Exercise brief
Please copy the listing below word for word, starting at its first line and ending at the line that contains "15: (183, 549)", with both of those lines included. Leave the pictures out of your output.

Start of Available data

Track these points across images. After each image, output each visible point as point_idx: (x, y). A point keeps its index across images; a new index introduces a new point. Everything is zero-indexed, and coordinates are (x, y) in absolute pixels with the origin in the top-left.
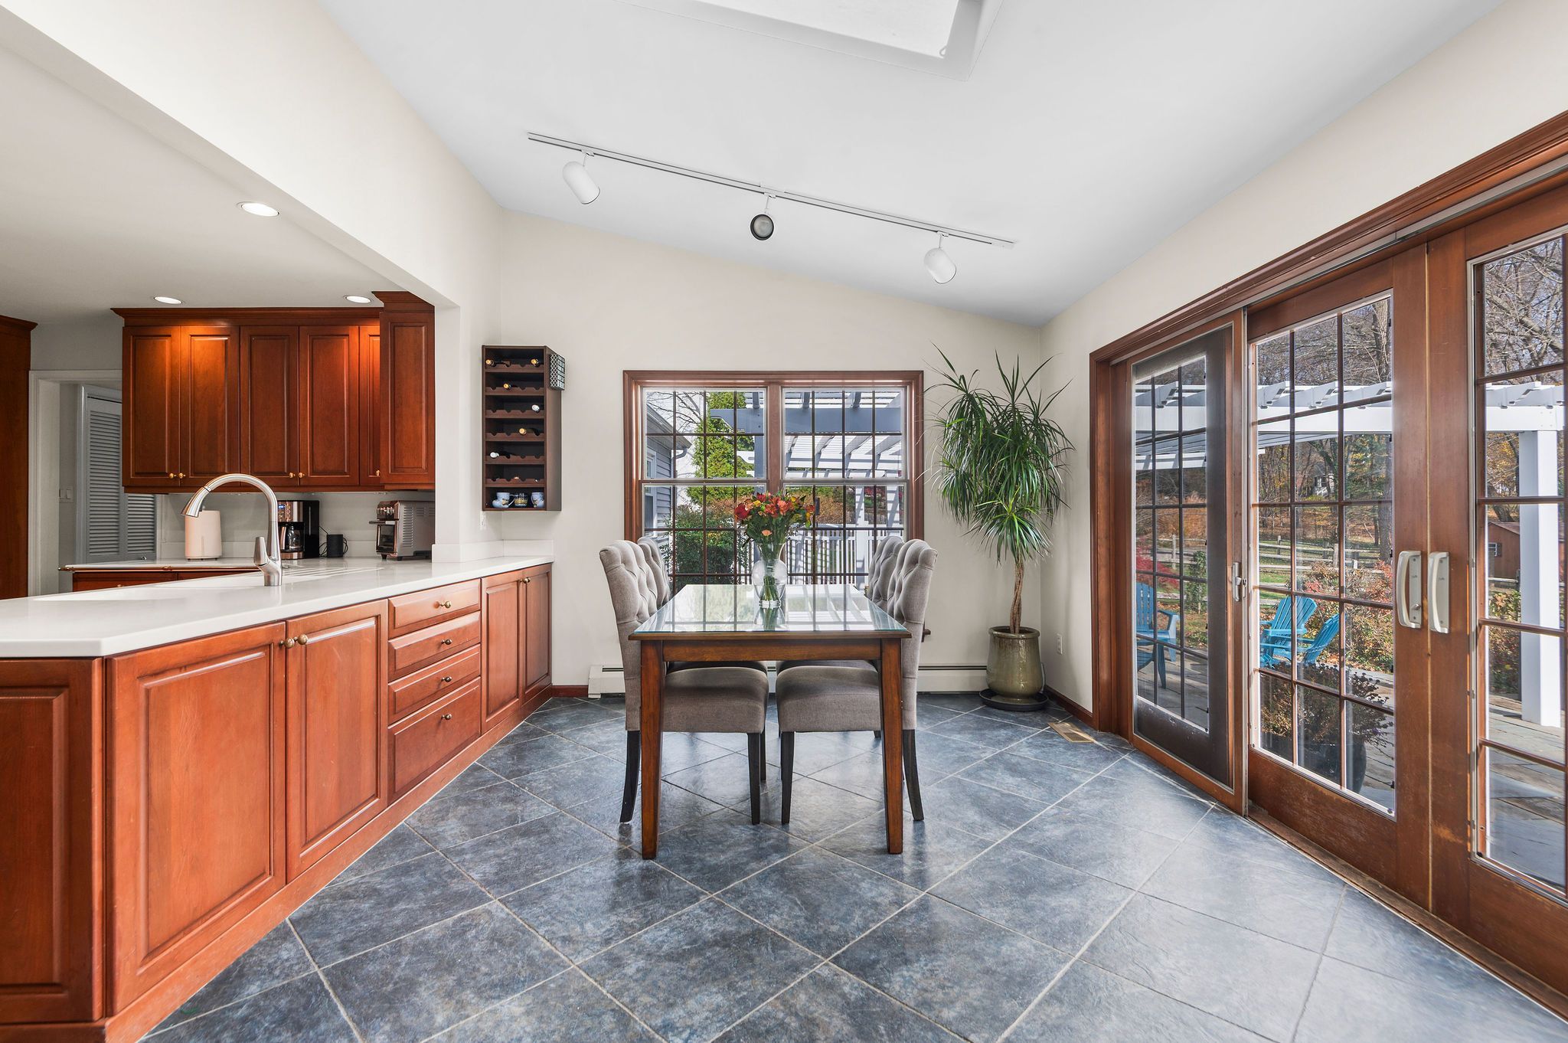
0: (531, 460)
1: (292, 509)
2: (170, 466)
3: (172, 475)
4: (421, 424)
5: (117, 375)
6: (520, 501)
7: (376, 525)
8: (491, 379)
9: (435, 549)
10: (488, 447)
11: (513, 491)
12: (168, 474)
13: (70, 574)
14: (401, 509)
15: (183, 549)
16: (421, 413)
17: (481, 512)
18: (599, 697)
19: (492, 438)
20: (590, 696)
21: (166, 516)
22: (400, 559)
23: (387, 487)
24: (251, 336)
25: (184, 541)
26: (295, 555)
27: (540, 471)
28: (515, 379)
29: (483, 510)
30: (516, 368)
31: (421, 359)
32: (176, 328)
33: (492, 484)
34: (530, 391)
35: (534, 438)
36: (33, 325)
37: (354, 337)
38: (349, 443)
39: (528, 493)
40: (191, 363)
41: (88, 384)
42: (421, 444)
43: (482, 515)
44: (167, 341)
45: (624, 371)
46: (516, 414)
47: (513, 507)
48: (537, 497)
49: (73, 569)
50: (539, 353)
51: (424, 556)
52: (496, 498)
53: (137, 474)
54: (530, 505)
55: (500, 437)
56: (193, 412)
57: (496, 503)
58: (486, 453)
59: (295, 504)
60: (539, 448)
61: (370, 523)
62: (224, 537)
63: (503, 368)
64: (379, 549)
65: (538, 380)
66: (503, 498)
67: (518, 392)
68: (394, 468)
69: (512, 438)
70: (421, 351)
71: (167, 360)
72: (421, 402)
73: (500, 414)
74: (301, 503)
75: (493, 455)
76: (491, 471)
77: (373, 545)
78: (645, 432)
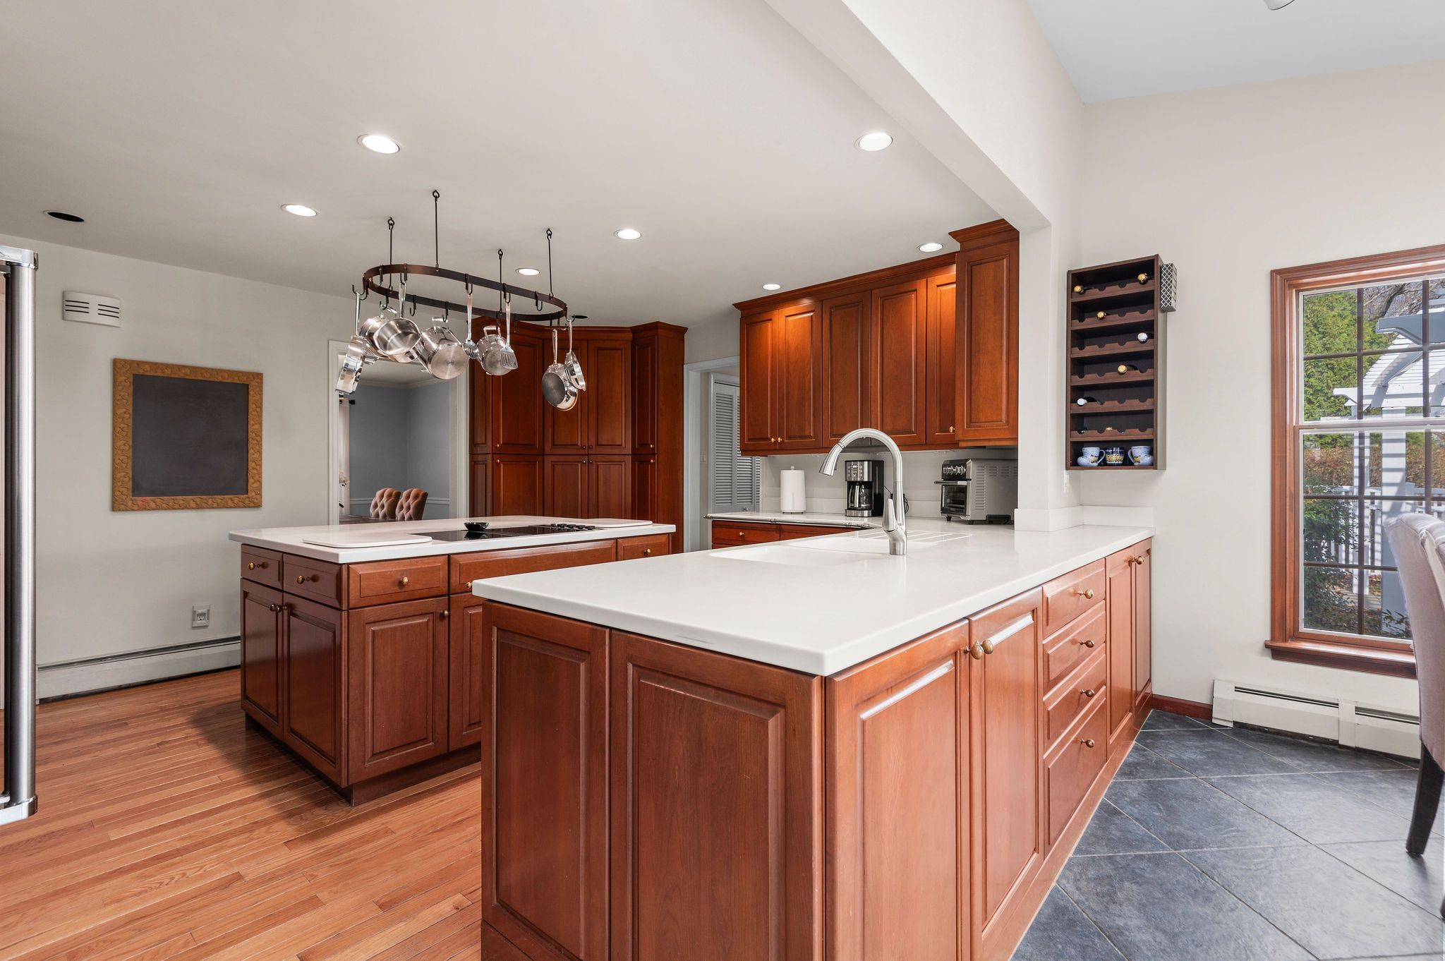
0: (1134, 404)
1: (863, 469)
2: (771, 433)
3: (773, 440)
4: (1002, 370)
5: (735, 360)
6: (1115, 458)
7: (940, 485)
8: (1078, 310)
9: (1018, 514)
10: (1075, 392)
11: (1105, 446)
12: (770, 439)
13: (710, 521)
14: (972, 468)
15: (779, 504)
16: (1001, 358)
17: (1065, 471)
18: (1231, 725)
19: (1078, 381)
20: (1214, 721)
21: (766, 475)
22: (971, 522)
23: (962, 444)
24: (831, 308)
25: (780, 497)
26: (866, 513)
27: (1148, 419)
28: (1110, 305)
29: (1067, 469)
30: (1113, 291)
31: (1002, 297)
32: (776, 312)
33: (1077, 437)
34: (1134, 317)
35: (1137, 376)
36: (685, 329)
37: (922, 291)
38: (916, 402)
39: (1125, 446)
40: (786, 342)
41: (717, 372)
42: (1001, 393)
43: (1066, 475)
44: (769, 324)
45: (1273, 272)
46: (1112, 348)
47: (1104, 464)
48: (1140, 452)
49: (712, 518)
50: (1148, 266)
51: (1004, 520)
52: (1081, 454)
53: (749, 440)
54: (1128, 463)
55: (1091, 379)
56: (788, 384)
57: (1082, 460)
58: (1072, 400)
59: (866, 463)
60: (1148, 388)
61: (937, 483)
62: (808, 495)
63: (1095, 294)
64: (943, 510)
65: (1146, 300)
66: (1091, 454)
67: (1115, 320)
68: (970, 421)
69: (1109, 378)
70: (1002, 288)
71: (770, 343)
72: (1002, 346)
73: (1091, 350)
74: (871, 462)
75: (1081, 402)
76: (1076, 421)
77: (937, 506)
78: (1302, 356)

End of Available data

Your solution
Track these points across images. After each image, output each visible point as point_idx: (x, y). A point keeps its index across images; a new index introduces a new point. Everything is zero-indexed, and coordinates are (x, y) in absolute pixels with the origin in the top-left.
0: (531, 460)
1: (292, 509)
2: (170, 466)
3: (172, 475)
4: (421, 424)
5: (117, 375)
6: (520, 501)
7: (376, 525)
8: (491, 379)
9: (435, 549)
10: (488, 447)
11: (513, 491)
12: (168, 474)
13: (70, 574)
14: (401, 509)
15: (183, 549)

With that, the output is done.